What the task requires: Copy the data exactly; pictures stay out of the copy.

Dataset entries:
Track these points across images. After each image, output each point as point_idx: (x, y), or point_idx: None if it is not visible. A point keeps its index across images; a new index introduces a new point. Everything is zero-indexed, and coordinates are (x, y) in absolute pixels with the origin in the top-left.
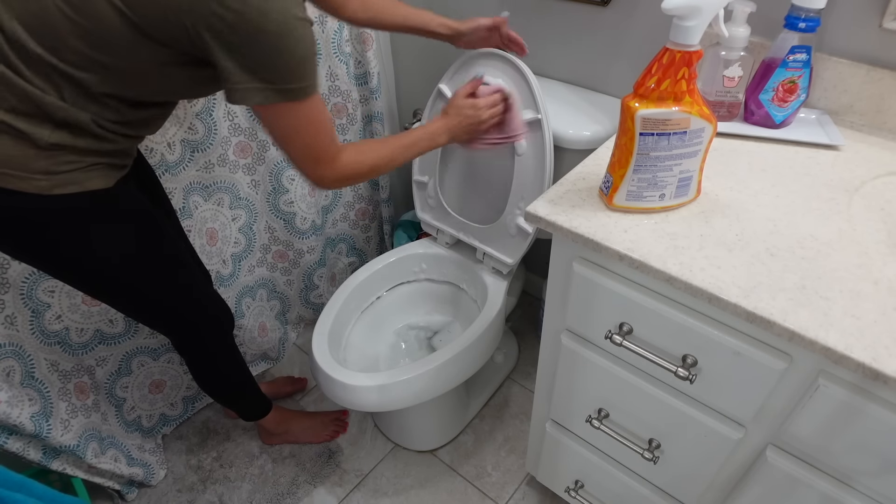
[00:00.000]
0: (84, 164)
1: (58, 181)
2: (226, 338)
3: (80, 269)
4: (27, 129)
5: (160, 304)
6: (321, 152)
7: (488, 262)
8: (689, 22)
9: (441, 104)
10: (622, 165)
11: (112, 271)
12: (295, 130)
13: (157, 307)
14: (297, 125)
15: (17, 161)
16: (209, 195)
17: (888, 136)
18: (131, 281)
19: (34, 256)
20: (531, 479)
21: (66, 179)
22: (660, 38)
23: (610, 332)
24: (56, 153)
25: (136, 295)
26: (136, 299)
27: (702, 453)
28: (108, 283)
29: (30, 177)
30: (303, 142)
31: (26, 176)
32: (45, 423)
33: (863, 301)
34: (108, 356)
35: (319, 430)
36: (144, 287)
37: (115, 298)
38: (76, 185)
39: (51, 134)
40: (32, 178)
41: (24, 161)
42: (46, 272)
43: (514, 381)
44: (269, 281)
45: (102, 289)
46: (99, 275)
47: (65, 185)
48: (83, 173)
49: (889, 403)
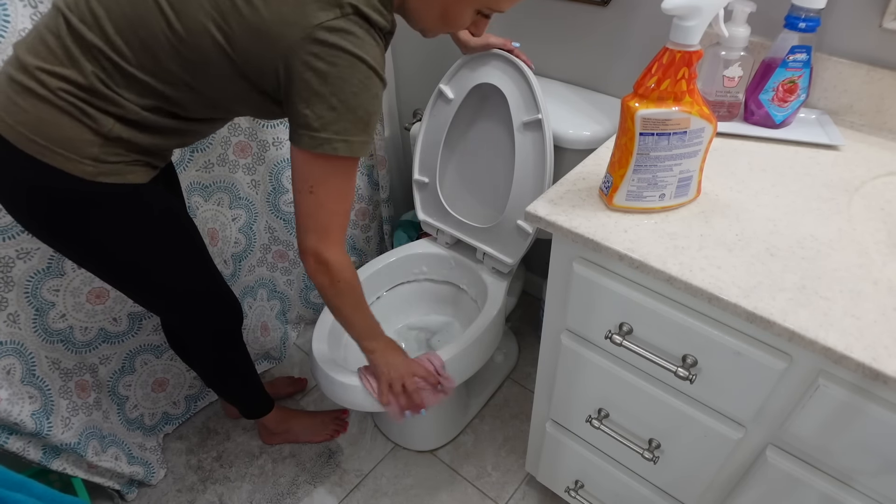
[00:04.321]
0: (130, 158)
1: (104, 170)
2: (236, 329)
3: (104, 254)
4: (93, 115)
5: (179, 293)
6: (341, 224)
7: (488, 262)
8: (689, 22)
9: (441, 104)
10: (622, 165)
11: (135, 258)
12: (331, 190)
13: (175, 296)
14: (338, 185)
15: (72, 143)
16: (209, 195)
17: (888, 136)
18: (153, 268)
19: (62, 237)
20: (531, 479)
21: (111, 170)
22: (660, 38)
23: (610, 332)
24: (111, 144)
25: (155, 283)
26: (154, 287)
27: (702, 453)
28: (129, 269)
29: (79, 160)
30: (332, 204)
31: (76, 159)
32: (46, 421)
33: (863, 301)
34: (111, 354)
35: (319, 430)
36: (164, 275)
37: (133, 285)
38: (118, 176)
39: (113, 126)
40: (81, 161)
41: (80, 145)
42: (69, 255)
43: (514, 381)
44: (269, 281)
45: (122, 274)
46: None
47: (108, 175)
48: (126, 166)
49: (889, 403)
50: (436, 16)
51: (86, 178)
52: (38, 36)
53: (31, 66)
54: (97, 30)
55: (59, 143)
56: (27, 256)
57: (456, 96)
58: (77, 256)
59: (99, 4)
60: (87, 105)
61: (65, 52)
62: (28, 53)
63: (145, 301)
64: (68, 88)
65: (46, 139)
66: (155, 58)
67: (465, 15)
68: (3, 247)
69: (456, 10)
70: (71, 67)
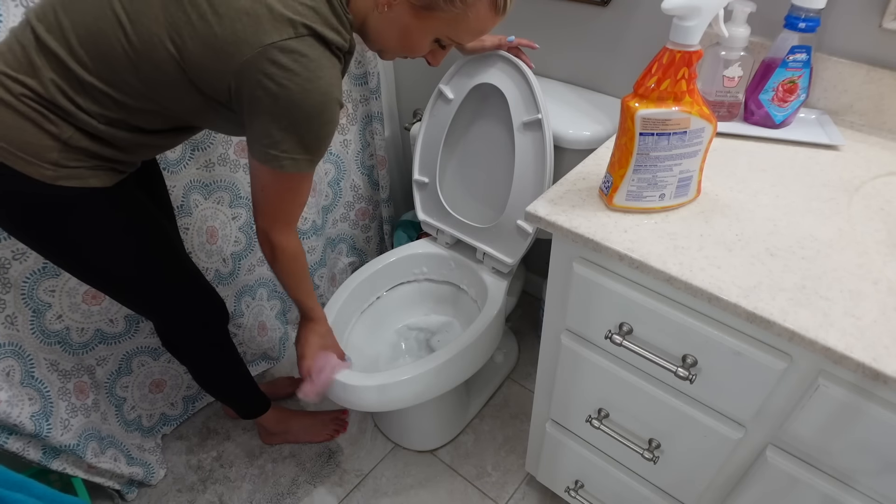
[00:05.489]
0: (90, 164)
1: (63, 174)
2: (221, 331)
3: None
4: (54, 121)
5: (155, 294)
6: (288, 217)
7: (488, 262)
8: (689, 22)
9: (441, 104)
10: (622, 165)
11: (106, 261)
12: (281, 192)
13: (151, 298)
14: (287, 189)
15: (32, 148)
16: (209, 193)
17: (888, 136)
18: (126, 272)
19: (40, 242)
20: (531, 479)
21: (71, 174)
22: (660, 38)
23: (610, 332)
24: (70, 150)
25: (131, 286)
26: (131, 290)
27: (702, 453)
28: (103, 273)
29: (39, 164)
30: (281, 203)
31: (36, 163)
32: (45, 423)
33: (863, 301)
34: (108, 356)
35: (319, 430)
36: (136, 278)
37: (111, 288)
38: (78, 180)
39: (72, 135)
40: (41, 166)
41: (40, 150)
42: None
43: (514, 381)
44: (269, 280)
45: (100, 278)
46: (95, 265)
47: (68, 179)
48: (88, 171)
49: (889, 403)
50: (394, 38)
51: (46, 181)
52: (7, 43)
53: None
54: (62, 40)
55: (20, 146)
56: (23, 257)
57: (456, 96)
58: (59, 261)
59: (66, 16)
60: (49, 112)
61: (28, 61)
62: None
63: (128, 303)
64: (30, 95)
65: (8, 142)
66: (113, 69)
67: (424, 41)
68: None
69: (415, 35)
70: (33, 77)
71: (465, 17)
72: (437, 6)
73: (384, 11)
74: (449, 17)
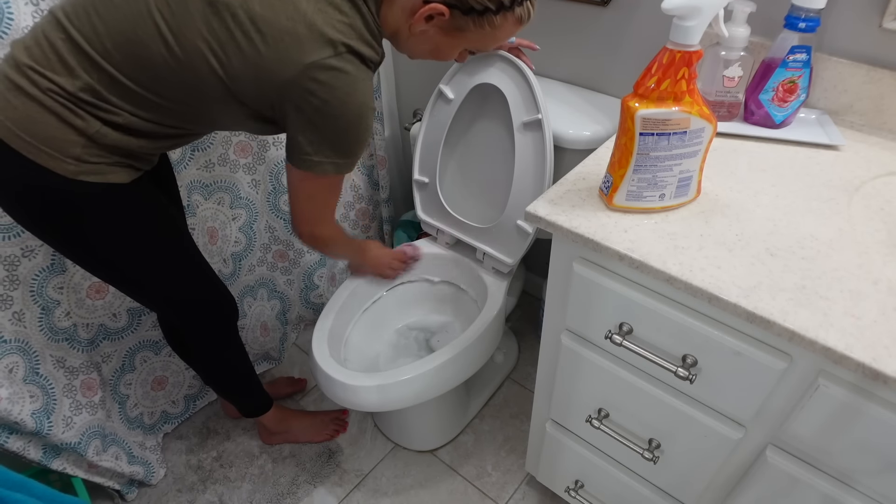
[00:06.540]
0: (111, 160)
1: (84, 169)
2: (231, 326)
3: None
4: (81, 116)
5: (170, 291)
6: (331, 213)
7: (488, 262)
8: (689, 22)
9: (441, 104)
10: (622, 165)
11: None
12: (325, 196)
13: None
14: (329, 192)
15: (56, 142)
16: (210, 194)
17: (888, 136)
18: (142, 267)
19: (56, 236)
20: (531, 479)
21: (92, 169)
22: (660, 38)
23: (610, 332)
24: (94, 146)
25: (146, 281)
26: (146, 286)
27: (702, 453)
28: (119, 268)
29: (62, 159)
30: (326, 206)
31: (59, 157)
32: (46, 421)
33: (863, 301)
34: (112, 352)
35: (319, 430)
36: (154, 274)
37: (125, 283)
38: (98, 175)
39: (100, 129)
40: (64, 160)
41: (63, 144)
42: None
43: (514, 381)
44: (269, 280)
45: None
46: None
47: (88, 174)
48: (108, 167)
49: (889, 403)
50: (425, 52)
51: (67, 176)
52: (35, 38)
53: (24, 65)
54: (98, 45)
55: (43, 140)
56: (32, 254)
57: (456, 96)
58: (73, 255)
59: (100, 20)
60: (76, 107)
61: (59, 59)
62: (23, 53)
63: (142, 299)
64: (57, 90)
65: (32, 136)
66: (152, 76)
67: (453, 53)
68: (8, 245)
69: (445, 50)
70: (65, 75)
71: (493, 35)
72: (468, 28)
73: (416, 31)
74: (478, 35)
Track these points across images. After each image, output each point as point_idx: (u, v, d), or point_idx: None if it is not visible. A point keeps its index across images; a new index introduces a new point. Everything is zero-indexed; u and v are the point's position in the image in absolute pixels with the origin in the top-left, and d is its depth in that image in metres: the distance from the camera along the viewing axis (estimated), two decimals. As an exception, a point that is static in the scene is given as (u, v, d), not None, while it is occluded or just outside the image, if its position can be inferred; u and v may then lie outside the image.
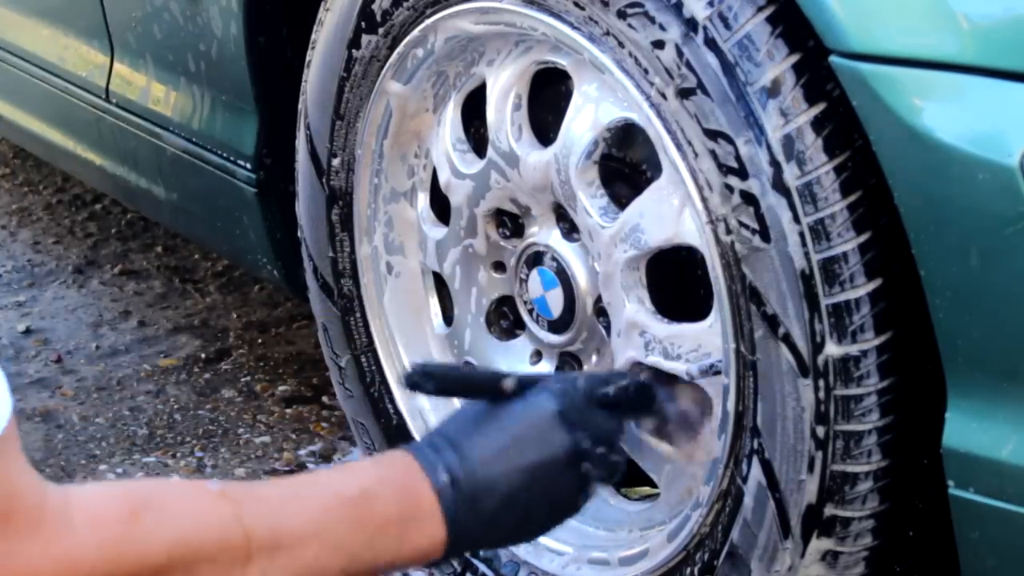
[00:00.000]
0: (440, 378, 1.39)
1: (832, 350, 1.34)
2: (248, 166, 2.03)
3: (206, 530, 1.16)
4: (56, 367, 2.55)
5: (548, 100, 1.64)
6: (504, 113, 1.63)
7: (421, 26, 1.65)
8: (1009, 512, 1.29)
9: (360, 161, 1.79)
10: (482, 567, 1.75)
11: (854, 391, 1.35)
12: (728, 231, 1.38)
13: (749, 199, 1.35)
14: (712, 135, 1.36)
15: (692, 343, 1.50)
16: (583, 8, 1.45)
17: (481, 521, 1.30)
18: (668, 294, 1.55)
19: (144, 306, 2.77)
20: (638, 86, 1.42)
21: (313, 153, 1.83)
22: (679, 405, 1.52)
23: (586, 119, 1.55)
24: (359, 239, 1.84)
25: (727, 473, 1.47)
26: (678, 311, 1.54)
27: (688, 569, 1.53)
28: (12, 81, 2.62)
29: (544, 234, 1.65)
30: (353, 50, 1.73)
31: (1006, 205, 1.22)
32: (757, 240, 1.36)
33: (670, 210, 1.48)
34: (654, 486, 1.64)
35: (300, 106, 1.84)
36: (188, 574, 1.15)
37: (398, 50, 1.69)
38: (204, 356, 2.57)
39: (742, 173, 1.35)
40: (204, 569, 1.16)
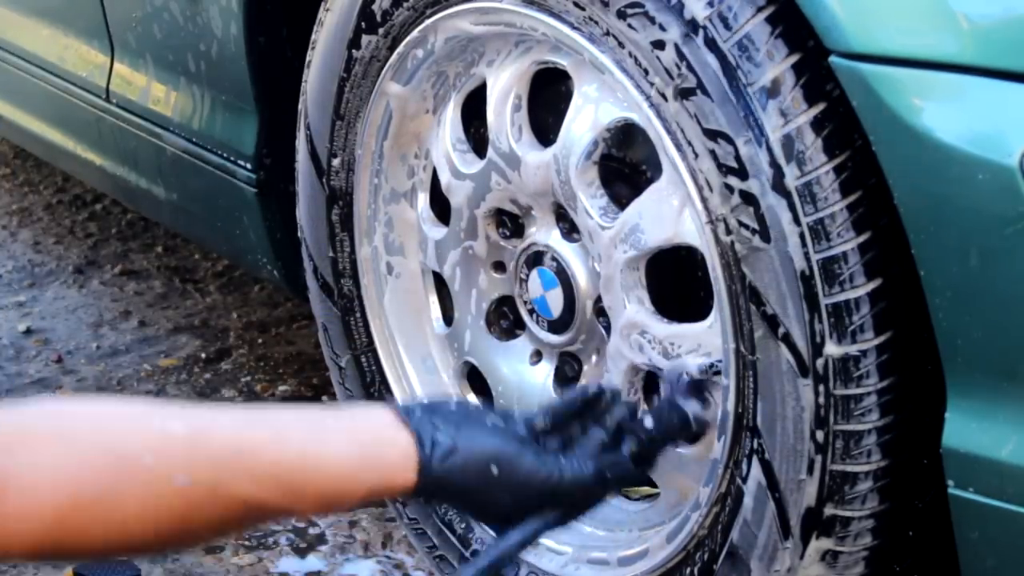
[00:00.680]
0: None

Task result:
Track these points across images. After each image, output each point as point_idx: (x, y), or point_idx: None if it is not visible. A point keeps its index across images; a new index introduces a new point. Everything is zero-indexed, and coordinates are (x, y) in absolute pixels with the origin in the top-left.
[00:00.000]
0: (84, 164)
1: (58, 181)
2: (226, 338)
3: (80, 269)
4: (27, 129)
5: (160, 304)
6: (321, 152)
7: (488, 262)
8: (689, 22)
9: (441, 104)
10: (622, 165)
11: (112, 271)
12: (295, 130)
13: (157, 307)
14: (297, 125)
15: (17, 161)
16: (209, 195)
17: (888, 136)
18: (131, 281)
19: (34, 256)
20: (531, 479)
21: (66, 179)
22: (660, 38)
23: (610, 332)
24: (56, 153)
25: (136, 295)
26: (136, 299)
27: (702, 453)
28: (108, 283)
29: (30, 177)
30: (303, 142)
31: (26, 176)
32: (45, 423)
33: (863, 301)
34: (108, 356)
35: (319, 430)
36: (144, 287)
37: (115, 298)
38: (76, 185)
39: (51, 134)
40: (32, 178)
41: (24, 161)
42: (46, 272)
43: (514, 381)
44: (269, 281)
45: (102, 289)
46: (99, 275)
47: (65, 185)
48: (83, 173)
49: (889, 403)
[00:04.321]
0: (130, 158)
1: (104, 170)
2: (236, 329)
3: (104, 254)
4: (93, 115)
5: (179, 293)
6: (341, 224)
7: (488, 262)
8: (689, 22)
9: (441, 104)
10: (622, 165)
11: (135, 258)
12: (331, 190)
13: (175, 296)
14: (338, 185)
15: (72, 143)
16: (209, 195)
17: (888, 136)
18: (153, 268)
19: (62, 237)
20: (531, 479)
21: (111, 170)
22: (660, 38)
23: (610, 332)
24: (111, 144)
25: (155, 283)
26: (154, 287)
27: (702, 453)
28: (129, 269)
29: (79, 160)
30: (332, 204)
31: (76, 159)
32: (46, 421)
33: (863, 301)
34: (111, 354)
35: (319, 430)
36: (164, 275)
37: (133, 285)
38: (118, 176)
39: (113, 126)
40: (81, 161)
41: (80, 145)
42: (69, 255)
43: (514, 381)
44: (269, 281)
45: (122, 274)
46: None
47: (108, 175)
48: (126, 166)
49: (889, 403)
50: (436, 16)
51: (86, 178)
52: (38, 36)
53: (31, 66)
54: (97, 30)
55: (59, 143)
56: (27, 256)
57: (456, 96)
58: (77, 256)
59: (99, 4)
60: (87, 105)
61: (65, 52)
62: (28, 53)
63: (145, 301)
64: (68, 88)
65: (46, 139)
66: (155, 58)
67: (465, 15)
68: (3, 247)
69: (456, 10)
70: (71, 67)
[00:05.489]
0: (90, 164)
1: (63, 174)
2: (221, 331)
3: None
4: (54, 121)
5: (155, 294)
6: (288, 217)
7: (488, 262)
8: (689, 22)
9: (441, 104)
10: (622, 165)
11: (106, 261)
12: (281, 192)
13: (151, 298)
14: (287, 189)
15: (32, 148)
16: (209, 193)
17: (888, 136)
18: (126, 272)
19: (40, 242)
20: (531, 479)
21: (71, 174)
22: (660, 38)
23: (610, 332)
24: (70, 150)
25: (131, 286)
26: (131, 290)
27: (702, 453)
28: (103, 273)
29: (39, 164)
30: (281, 203)
31: (36, 163)
32: (45, 423)
33: (863, 301)
34: (108, 356)
35: (319, 430)
36: (136, 278)
37: (111, 288)
38: (78, 180)
39: (72, 135)
40: (41, 166)
41: (40, 150)
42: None
43: (514, 381)
44: (269, 280)
45: (100, 278)
46: (95, 265)
47: (68, 179)
48: (88, 171)
49: (889, 403)
50: (394, 38)
51: (46, 181)
52: (7, 43)
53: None
54: (62, 40)
55: (20, 146)
56: (23, 257)
57: (456, 96)
58: (59, 261)
59: (66, 16)
60: (49, 112)
61: (28, 61)
62: None
63: (128, 303)
64: (30, 95)
65: (8, 142)
66: (113, 69)
67: (424, 41)
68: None
69: (415, 35)
70: (33, 77)
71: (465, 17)
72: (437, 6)
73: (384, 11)
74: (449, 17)
[00:06.540]
0: (111, 160)
1: (84, 169)
2: (231, 326)
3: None
4: (81, 116)
5: (170, 291)
6: (331, 213)
7: (488, 262)
8: (689, 22)
9: (441, 104)
10: (622, 165)
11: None
12: (325, 196)
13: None
14: (329, 192)
15: (56, 142)
16: (210, 194)
17: (888, 136)
18: (142, 267)
19: (56, 236)
20: (531, 479)
21: (92, 169)
22: (660, 38)
23: (610, 332)
24: (94, 146)
25: (146, 281)
26: (146, 286)
27: (702, 453)
28: (119, 268)
29: (62, 159)
30: (326, 206)
31: (59, 157)
32: (46, 421)
33: (863, 301)
34: (112, 352)
35: (319, 430)
36: (154, 274)
37: (125, 283)
38: (98, 175)
39: (100, 129)
40: (64, 160)
41: (63, 144)
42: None
43: (514, 381)
44: (269, 280)
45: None
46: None
47: (88, 174)
48: (108, 167)
49: (889, 403)
50: (425, 52)
51: (67, 176)
52: (35, 38)
53: (24, 65)
54: (98, 45)
55: (43, 140)
56: (32, 254)
57: (456, 96)
58: (73, 255)
59: (100, 20)
60: (76, 107)
61: (59, 59)
62: (23, 53)
63: (142, 299)
64: (57, 90)
65: (32, 136)
66: (152, 76)
67: (453, 53)
68: (8, 245)
69: (445, 50)
70: (65, 75)
71: (493, 35)
72: (468, 28)
73: (416, 31)
74: (478, 35)
Track these points across images. After each image, output each point as point_idx: (u, v, d), or point_idx: None if it is not visible. A point keeps its index across images; a new index introduces a new point. Everything is zero-indexed; u and v are the point's position in the image in absolute pixels with the origin in the top-left, and d is its depth in that image in metres: the distance from the camera along the viewing axis (estimated), two decimals. As an exception, a point that is static in the scene is given as (u, v, d), not None, while it is occluded or just outside the image, if its position can be inferred; u and v may then lie outside the image.
[00:00.000]
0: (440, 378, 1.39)
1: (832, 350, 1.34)
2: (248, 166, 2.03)
3: (206, 530, 1.16)
4: (56, 367, 2.55)
5: (548, 100, 1.64)
6: (504, 113, 1.63)
7: (421, 26, 1.65)
8: (1009, 512, 1.29)
9: (360, 161, 1.79)
10: (482, 567, 1.75)
11: (854, 391, 1.35)
12: (728, 231, 1.38)
13: (749, 199, 1.35)
14: (712, 135, 1.36)
15: (692, 343, 1.50)
16: (583, 8, 1.45)
17: (481, 521, 1.30)
18: (668, 294, 1.55)
19: (144, 306, 2.77)
20: (638, 86, 1.42)
21: (313, 153, 1.83)
22: (679, 405, 1.52)
23: (586, 119, 1.55)
24: (359, 239, 1.84)
25: (727, 473, 1.47)
26: (678, 311, 1.54)
27: (688, 569, 1.53)
28: (12, 81, 2.62)
29: (544, 234, 1.65)
30: (353, 50, 1.73)
31: (1006, 205, 1.22)
32: (757, 240, 1.36)
33: (670, 210, 1.48)
34: (654, 486, 1.64)
35: (300, 106, 1.84)
36: (188, 574, 1.15)
37: (398, 50, 1.69)
38: (204, 356, 2.57)
39: (742, 173, 1.35)
40: (204, 569, 1.16)
[00:00.680]
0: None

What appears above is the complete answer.